A simple example of node-list state with non-identity Selector is a ``GSM`` which only takes the last
"visited" node into account, and going one step further, an intuitive example of ``State`` which is not
a simple node-list is a dictionary of node-lists only some subsets of which are considered for graph
exploration (and others for state updating), e.g. keeping track of which nodes were initial state and
which ones were added by steps.

Simple default constructor functions for this ``State`` type are provided:
``dict_fields_getter`` (for ``selector``), which takes in the list of fields to concatenate, and ``list_in_dict_accumulator`` (for ``Updater``), which takes in the single field to update.
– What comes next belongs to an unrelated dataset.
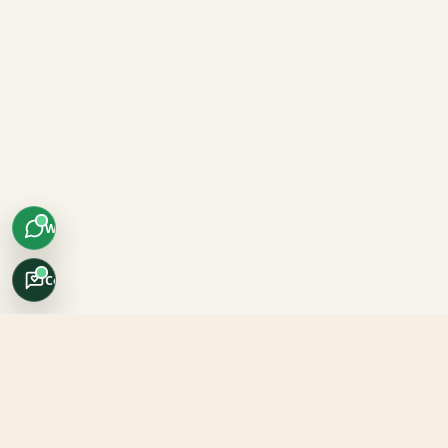
WhatsApp
Concierge
Africo Safari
Note: since the underlying object is a NetworkX graph, arbitrary node and edge attributes can be used to enhance the processing functions.



Simple Example
--------------

A GSM which determines the appropriate R linear regression function and distribution family from labelled data features:

- Define a numerical data-type ontology graph in the typed edge-list shorthand which ``Graph`` accepts along with ready-made Networkx graphs, making use of two simple notation helper functions
- Create a default-settings ``GSM`` with it and a simple starting state
- Ask it to perform steps focussing on the node types of 'Distribution', 'Method Function' and 'Family Implementation', which in this context just means finding the most appropriate of each

.. figure:: showcase_graph.png
    :align: center
    :figclass: align-center

.. code-block:: Python

    from Graph_State_Machine import *

    _shorthand_graph = {
        'Distribution': {
            'Normal': ['stan_glm', 'glm', 'gaussian'],
            'Binomial': ['stan_glm', 'glm', 'binomial'],
            'Multinomial': ['stan_polr', 'polr'],
            'Poisson': ['stan_glm', 'glm', 'poisson'],
            'Beta': ['stan_betareg', 'betareg'],
            'Gamma D': ['stan_glm', 'glm', 'Gamma'],
            'Inverse Gaussian': ['stan_glm', 'glm', 'inverse.gaussian']
        },
        'Family Implementation': strs_as_keys(['binomial', 'poisson', 'Gamma', 'gaussian', 'inverse.gaussian']),
        'Method Function': strs_as_keys(['glm', 'betareg', 'polr', 'stan_glm', 'stan_betareg', 'stan_polr']),
        'Data Feature': adjacencies_lossy_reverse({ # Reverse-direction definition here since more readable i.e. defining the contents of the lists
            'Binomial': ['Binary', 'Integer', '[0,1]', 'Boolean'],
            'Poisson': ['Non-Negative', 'Integer', 'Non-Zero'],
            'Multinomial': ['Factor', 'Consecutive', 'Non-Negative', 'Integer'],
            'Normal': ['Integer', 'Real'],
            'Beta': ['Real', '[0,1]'],
            'Gamma D': ['Non-Negative', 'Real', 'Non-Zero']
        })
    }

    gsm = GSM(Graph(_shorthand_graph), ['Non-Negative', 'Non-Zero', 'Integer']) # Default function-arguments

    gsm.plot()

    gsm.consecutive_steps(['Distribution', 'Family Implementation']) # Perform 2 steps
    # gsm.parallel_steps(['Distribution', 'Family Implementation']) # Warn of failure for 'Family Implementation' if parallel
    print(gsm._scan('Method Function')) # Peek at intermediate value of new a step
    gsm.step('Method Function') # Perform the step
    gsm.step('NON EXISTING TYPE') # Trigger a warning and no State changes

    print(gsm)


The 'Method Function' scan above is peeked at before its step to show that there is a tie between a Frequentist and a Bayesian method.
This is a trivial example (in that the simple addition could have been there from the beginning) of where a broader graph could be attached by ``gsm.extend_with(...)`` and new state introduced in order to resolve the tie.

Note that ties need not really be resolved as long as the ``Updater`` function's behaviour is what the user expects since it is not limited in functionality; it could select a random option, all, some or none of them, it could adjust the graph itself or terminate execution.